▶ [INSTRUCTIONS FOR THE TASK] Please set down only the lines below starting with the line with "(299, 361) none" and going on through the line with "[286,236,509,248] an Invoke", verbatim and without pictures.

*** Opening RECORDS FOR THIS EXERCISE ***

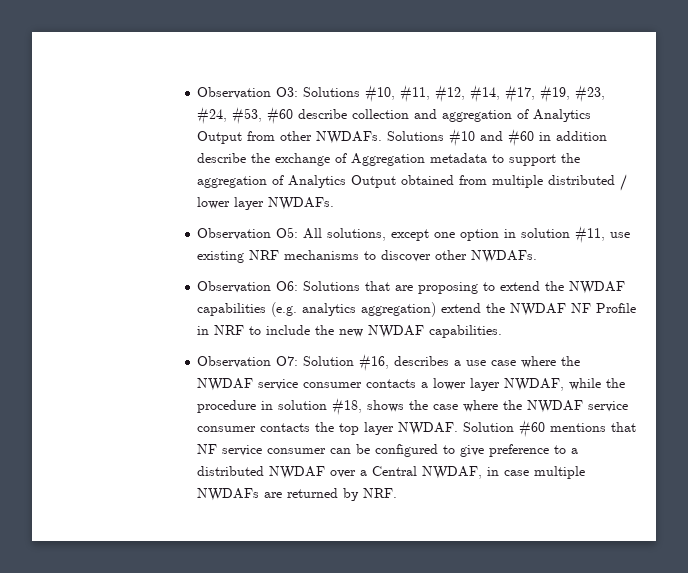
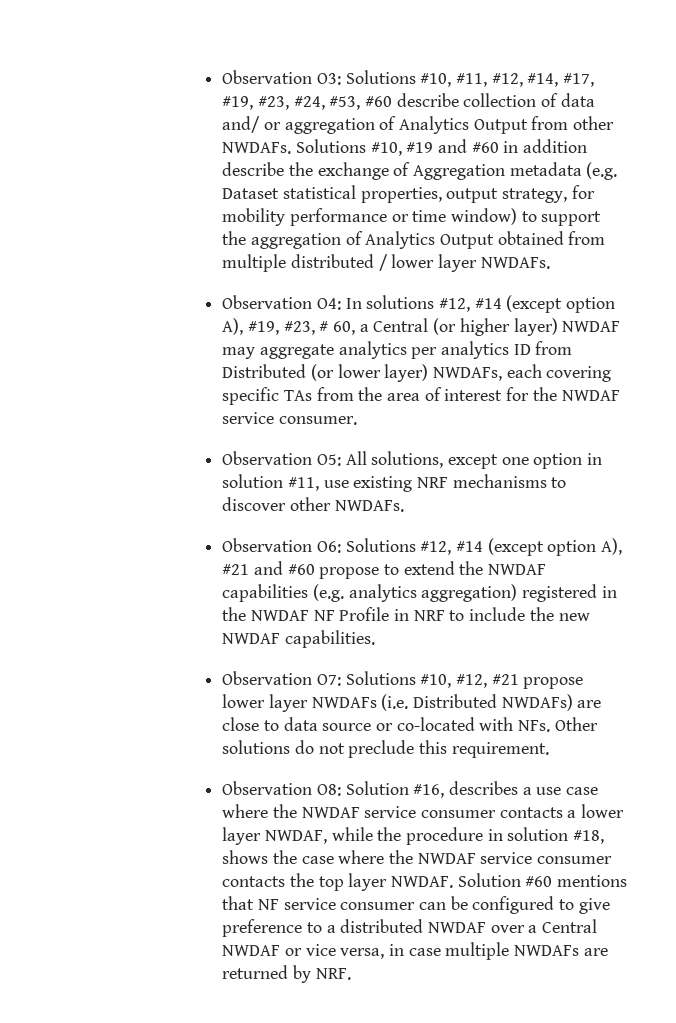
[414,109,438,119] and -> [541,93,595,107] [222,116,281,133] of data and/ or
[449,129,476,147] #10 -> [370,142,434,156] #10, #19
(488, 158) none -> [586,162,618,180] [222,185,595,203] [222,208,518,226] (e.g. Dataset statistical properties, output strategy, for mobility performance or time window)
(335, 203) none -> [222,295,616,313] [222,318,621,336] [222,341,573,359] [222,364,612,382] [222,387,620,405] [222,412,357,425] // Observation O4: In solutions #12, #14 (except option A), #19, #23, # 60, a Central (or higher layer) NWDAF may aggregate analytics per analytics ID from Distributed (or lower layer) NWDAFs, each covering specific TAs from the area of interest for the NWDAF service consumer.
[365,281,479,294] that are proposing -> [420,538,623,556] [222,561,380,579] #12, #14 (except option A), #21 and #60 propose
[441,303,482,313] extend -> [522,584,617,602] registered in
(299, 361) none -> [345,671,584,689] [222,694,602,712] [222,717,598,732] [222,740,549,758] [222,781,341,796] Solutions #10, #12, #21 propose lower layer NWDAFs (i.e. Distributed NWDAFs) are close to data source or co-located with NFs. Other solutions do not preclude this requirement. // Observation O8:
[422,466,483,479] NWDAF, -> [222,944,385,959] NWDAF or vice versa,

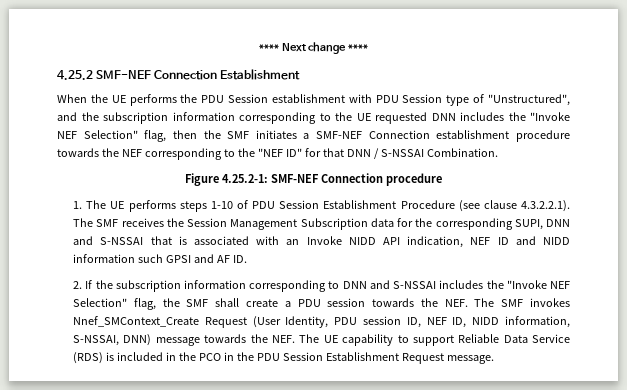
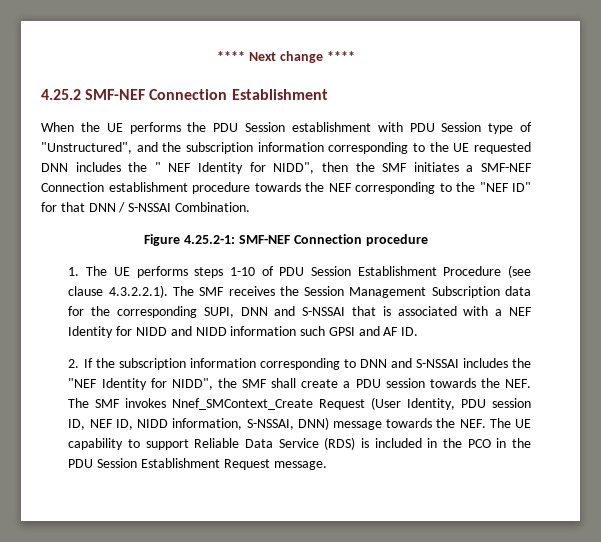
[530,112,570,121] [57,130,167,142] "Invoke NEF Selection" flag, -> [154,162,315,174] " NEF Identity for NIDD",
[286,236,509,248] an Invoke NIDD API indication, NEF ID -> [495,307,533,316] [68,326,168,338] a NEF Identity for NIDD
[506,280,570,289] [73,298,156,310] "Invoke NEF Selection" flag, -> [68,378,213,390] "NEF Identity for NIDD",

*** Closing RECORDS FOR THIS EXERCISE ***
*** Opening RECORDS FOR THIS EXERCISE ***

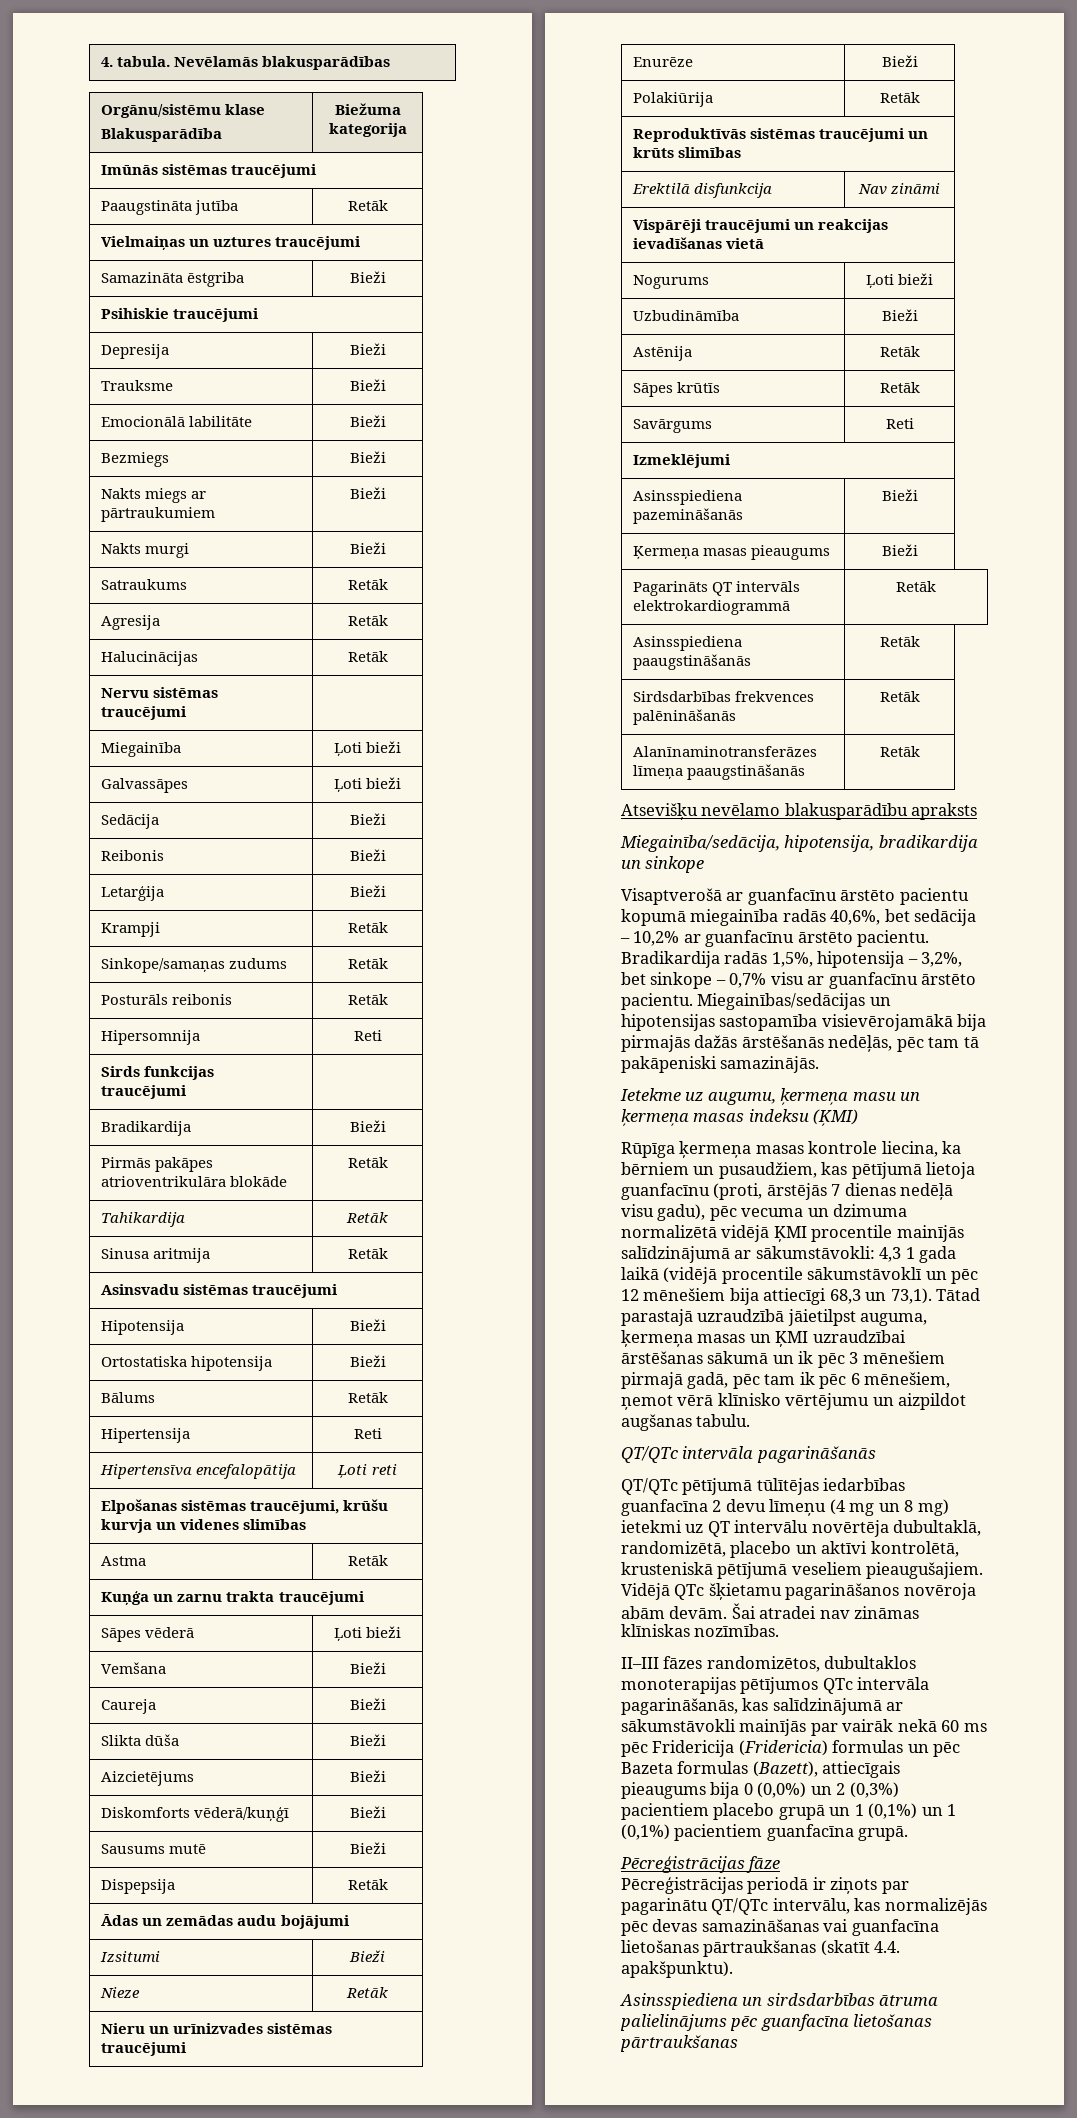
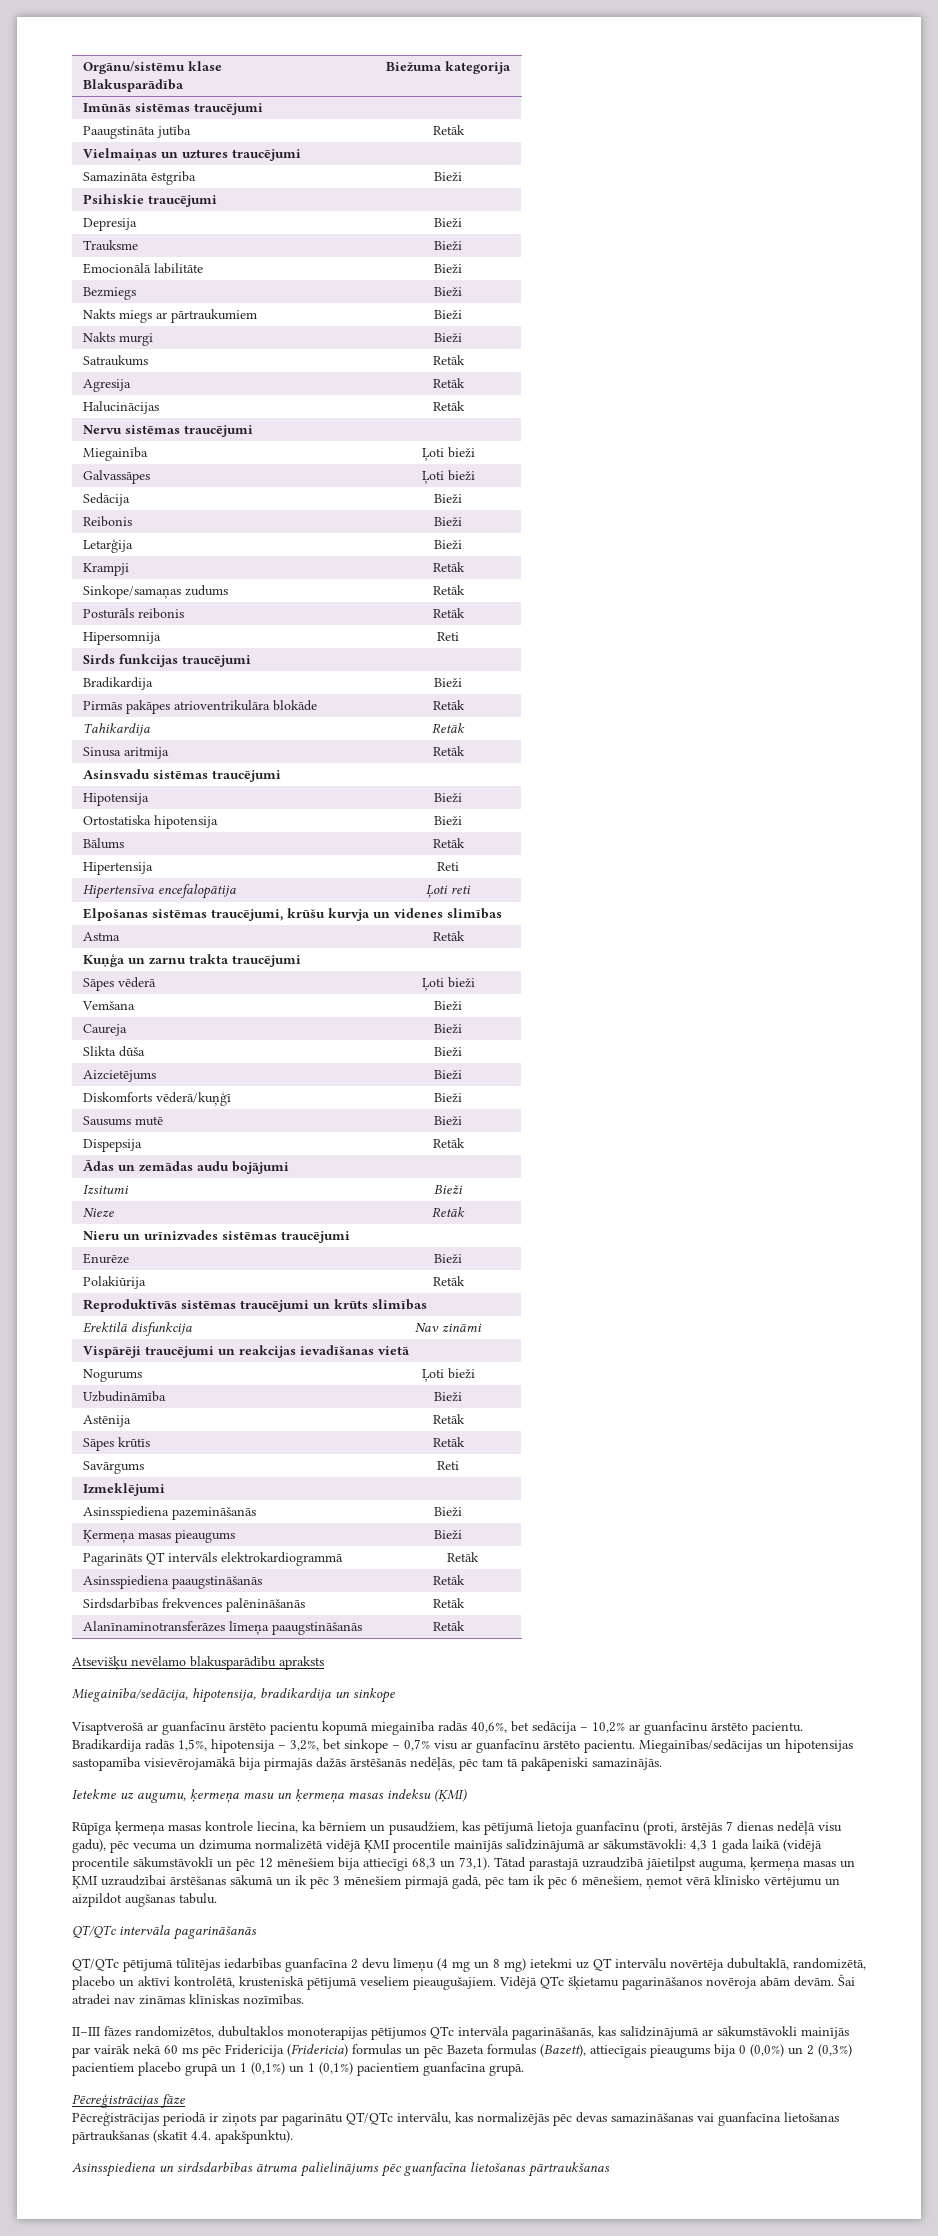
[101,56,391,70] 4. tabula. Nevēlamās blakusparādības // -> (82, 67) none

*** Closing RECORDS FOR THIS EXERCISE ***
*** Opening RECORDS FOR THIS EXERCISE ***

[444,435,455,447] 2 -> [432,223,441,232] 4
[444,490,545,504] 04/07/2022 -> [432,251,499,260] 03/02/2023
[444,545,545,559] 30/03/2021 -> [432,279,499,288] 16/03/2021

*** Closing RECORDS FOR THIS EXERCISE ***

▶ [SOLUTION TO THIS TASK]
(299, 361) none -> [345,671,584,689] [222,694,602,712] [222,717,598,732] [222,740,549,758] [222,781,341,796] Solutions #10, #12, #21 propose lower layer NWDAFs (i.e. Distributed NWDAFs) are close to data source or co-located with NFs. Other solutions do not preclude this requirement. // Observation O8:
[422,466,483,479] NWDAF, -> [222,944,385,959] NWDAF or vice versa,

[530,112,570,121] [57,130,167,142] "Invoke NEF Selection" flag, -> [154,162,315,174] " NEF Identity for NIDD",
[286,236,509,248] an Invoke NIDD API indication, NEF ID -> [495,307,533,316] [68,326,168,338] a NEF Identity for NIDD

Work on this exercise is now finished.